I’ve been a bit quiet in the posting department but that’s because I’ve been pleasantly busy with my course and Second Life. No day represents this better then the chaos and exhilaration of seeing 91 avatars come t, on February 4th complete their 1st homework assignment done completely in Second Life. As usual I like to show rather then tell so here’s a short video:
Seeing so many students over the course of the day and evening left me reflecting on the impact of watching your students do their homework! It’s something we don’t do, normally. It was amazing to be able to see what the students were doing, look at their transactions (On the notecard and visually via the model) and be able to provide feedback on the spot. This ability really highlights the possibilities of teaching in a synchronous environment. And amazingly (and this is important I’m sure, but don’t know quite why yet), the students stayed around even after they submitted their own assignment. They didn’t just log off (as they do when they submit things via WebCT). Certainly some were helping others, but many were well just watching, for what ever reason and I think that’s great!

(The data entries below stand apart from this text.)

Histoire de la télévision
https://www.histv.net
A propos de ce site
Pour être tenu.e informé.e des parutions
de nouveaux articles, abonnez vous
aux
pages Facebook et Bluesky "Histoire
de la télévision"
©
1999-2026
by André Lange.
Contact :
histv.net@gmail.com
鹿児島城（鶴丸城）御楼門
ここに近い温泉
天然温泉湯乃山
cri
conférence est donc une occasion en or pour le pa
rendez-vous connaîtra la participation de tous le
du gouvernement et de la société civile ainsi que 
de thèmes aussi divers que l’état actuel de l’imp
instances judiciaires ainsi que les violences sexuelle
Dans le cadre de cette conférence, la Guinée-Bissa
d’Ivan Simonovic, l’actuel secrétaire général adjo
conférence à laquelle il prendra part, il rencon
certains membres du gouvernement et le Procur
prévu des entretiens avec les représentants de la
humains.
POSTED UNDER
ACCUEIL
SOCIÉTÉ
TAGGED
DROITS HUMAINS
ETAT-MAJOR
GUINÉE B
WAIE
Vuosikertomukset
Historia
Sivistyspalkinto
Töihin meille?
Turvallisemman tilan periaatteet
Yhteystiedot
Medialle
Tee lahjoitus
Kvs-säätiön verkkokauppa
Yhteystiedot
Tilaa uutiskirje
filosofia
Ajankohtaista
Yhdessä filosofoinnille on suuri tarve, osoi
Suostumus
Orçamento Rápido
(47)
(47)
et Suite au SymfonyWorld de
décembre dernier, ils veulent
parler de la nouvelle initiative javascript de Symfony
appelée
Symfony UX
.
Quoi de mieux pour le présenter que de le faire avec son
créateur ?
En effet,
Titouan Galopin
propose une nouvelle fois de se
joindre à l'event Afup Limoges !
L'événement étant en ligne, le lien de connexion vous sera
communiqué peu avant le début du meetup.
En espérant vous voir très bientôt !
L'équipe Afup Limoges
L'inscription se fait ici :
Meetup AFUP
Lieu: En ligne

Well here’s the boring technical stuff for what I did / what the students did. The 1st assignment (and the next two for that matter) were to create accounting transactions form problems in the students textbook. They had to write the transactions on a notecard and drop it on the model. Here’s an example of a completed notecard (from assignment #3) on the right. The model would then process the transactions and let them know if the results of all their transactions was a balanced model (i.e. debits=credits). I found, and encouraged students to make changes to their notecard until the model was balanced – in that way they would know they had the right answer – so in the end there were over 1000 notecards with accounting transactions on them. To make my life easier I crated a script that would send me an e-mail of the content of each notecard in csv format that included the notecards owners name as the subject line, thus helping to authenticate who dropped the notecard. Here’s what the emailed assignment would look like:
Anyway, it worked great (a few hiccups with directions like renaming the notecard transaction, and such) but overall Second Life held up without a glitch and the model processing 1000+ notecards and sending out emails worked like a charm also.